____ Material to process

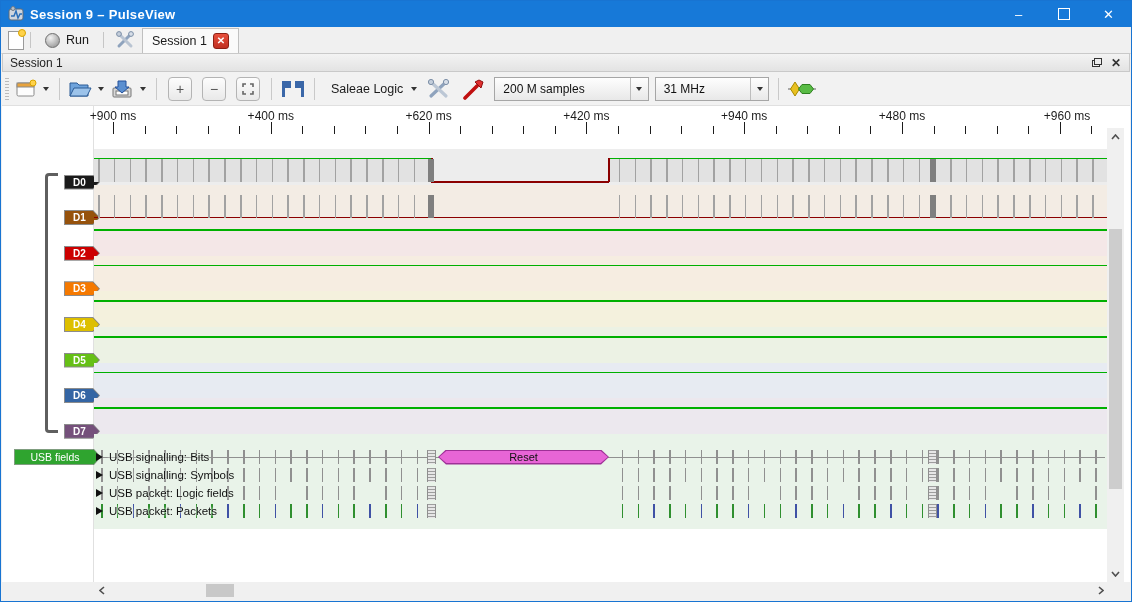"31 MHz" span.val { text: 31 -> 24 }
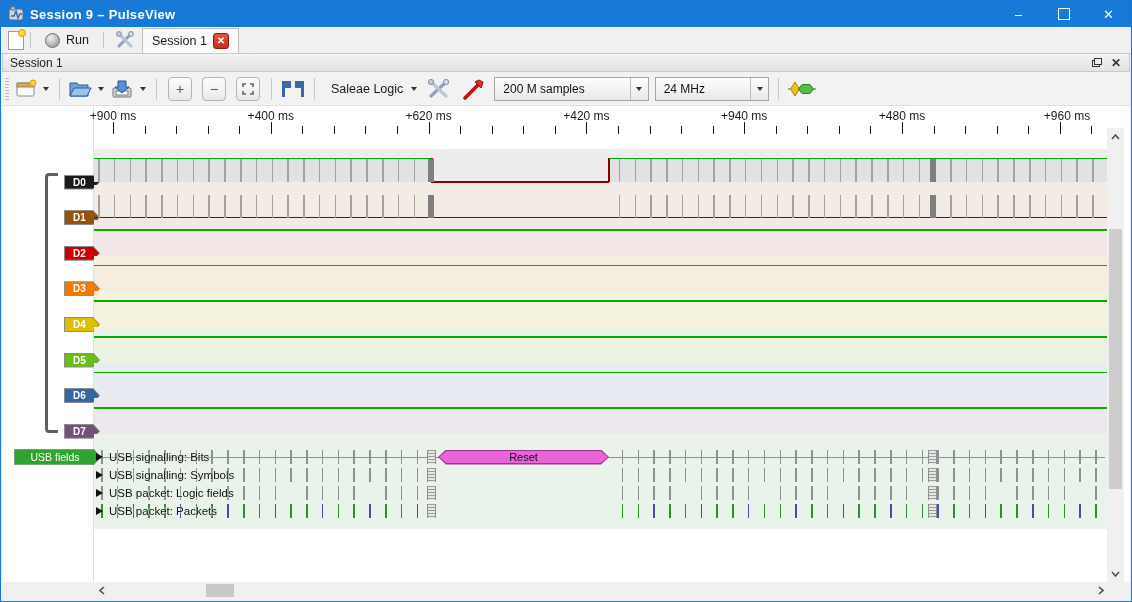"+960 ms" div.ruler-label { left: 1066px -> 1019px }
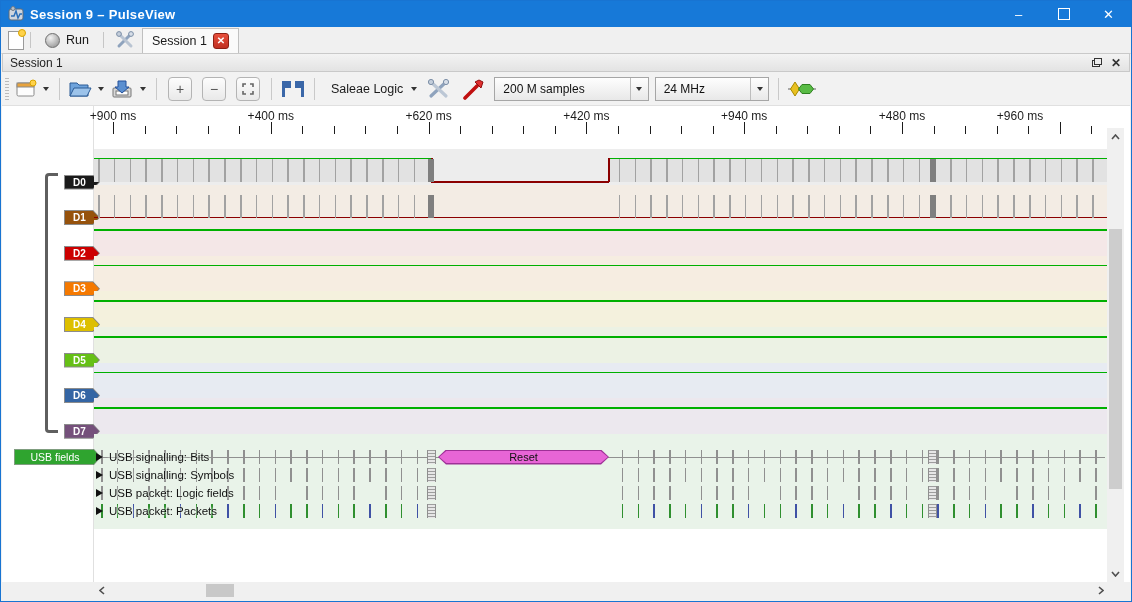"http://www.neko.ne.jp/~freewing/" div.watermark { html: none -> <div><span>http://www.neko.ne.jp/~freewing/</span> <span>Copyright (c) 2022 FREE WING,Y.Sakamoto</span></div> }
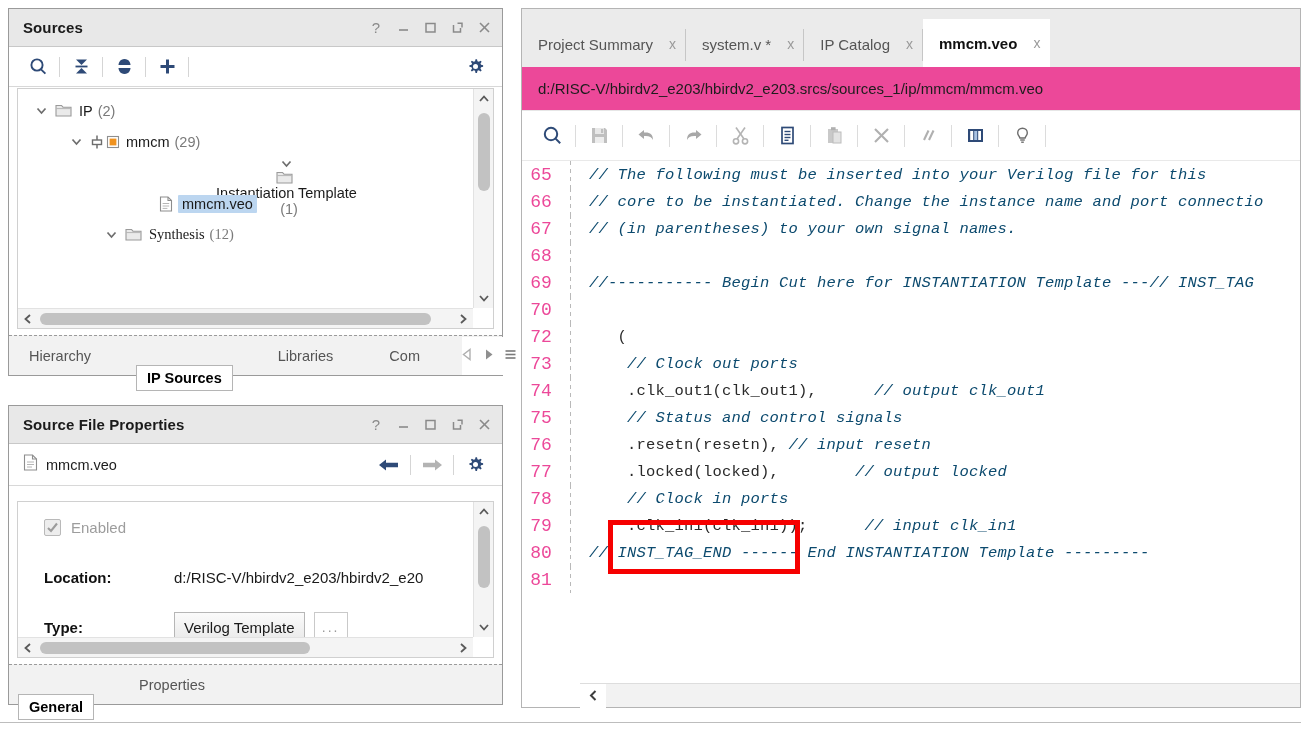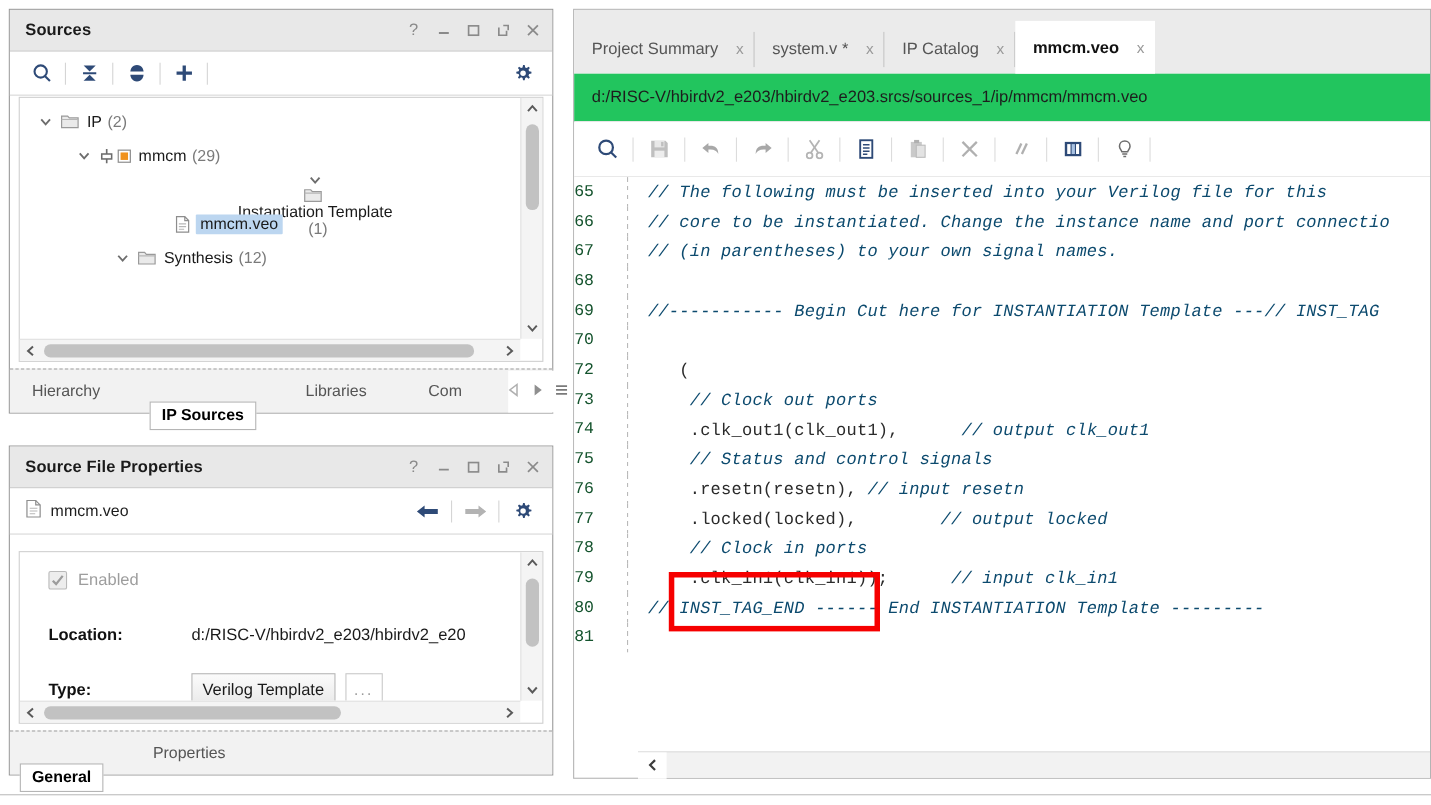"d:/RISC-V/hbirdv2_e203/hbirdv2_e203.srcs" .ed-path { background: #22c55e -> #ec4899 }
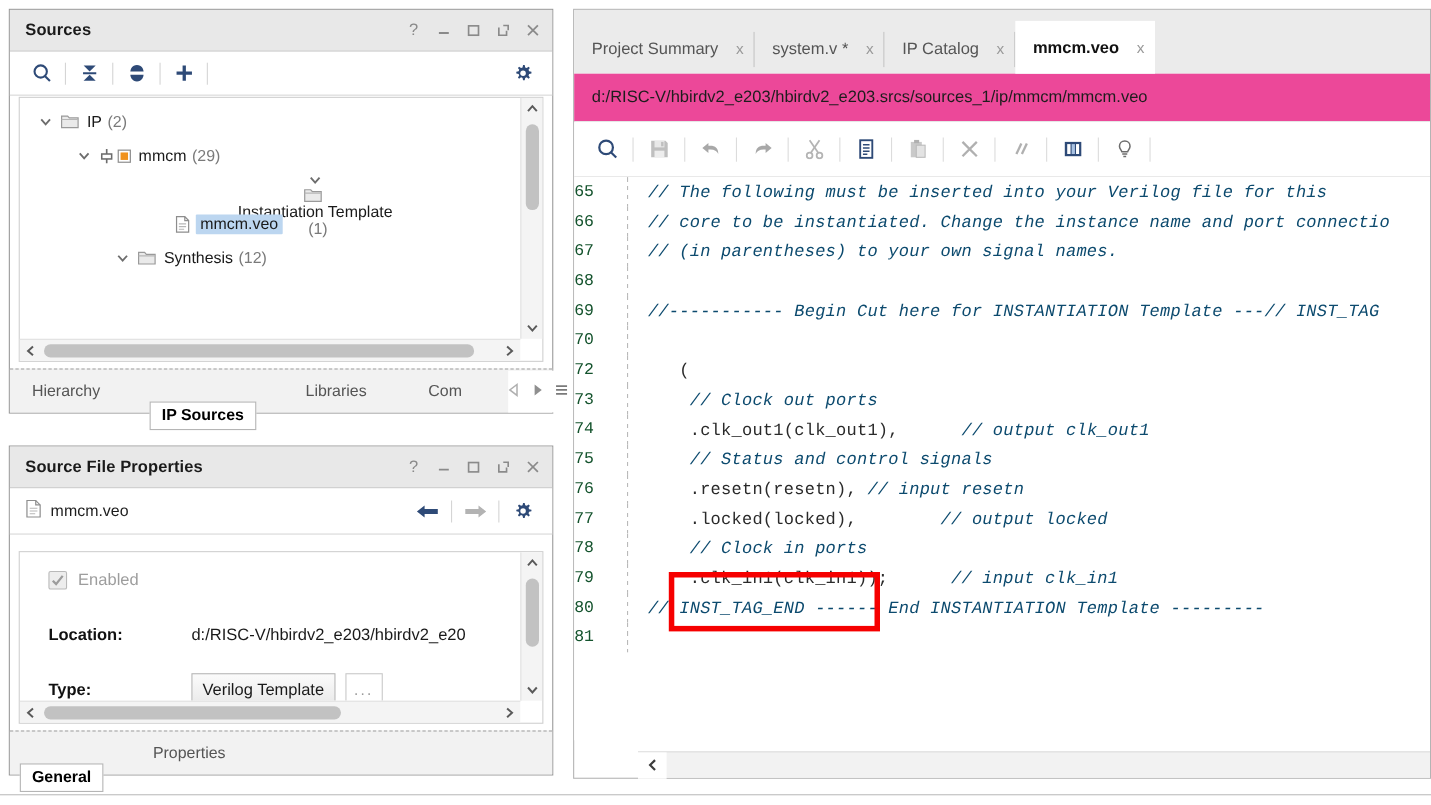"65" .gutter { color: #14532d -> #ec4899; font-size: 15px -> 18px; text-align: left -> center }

________

• [Task description]:
When a record holds a picture, leave that picture out; copy the rest verbatim.

• [Problem solution]:
"31 MHz" span.val { text: 31 -> 24 }
"+960 ms" div.ruler-label { left: 1066px -> 1019px }
"http://www.neko.ne.jp/~freewing/" div.watermark { html: none -> <div><span>http://www.neko.ne.jp/~freewing/</span> <span>Copyright (c) 2022 FREE WING,Y.Sakamoto</span></div> }
"d:/RISC-V/hbirdv2_e203/hbirdv2_e203.srcs" .ed-path { background: #22c55e -> #ec4899 }
"65" .gutter { color: #14532d -> #ec4899; font-size: 15px -> 18px; text-align: left -> center }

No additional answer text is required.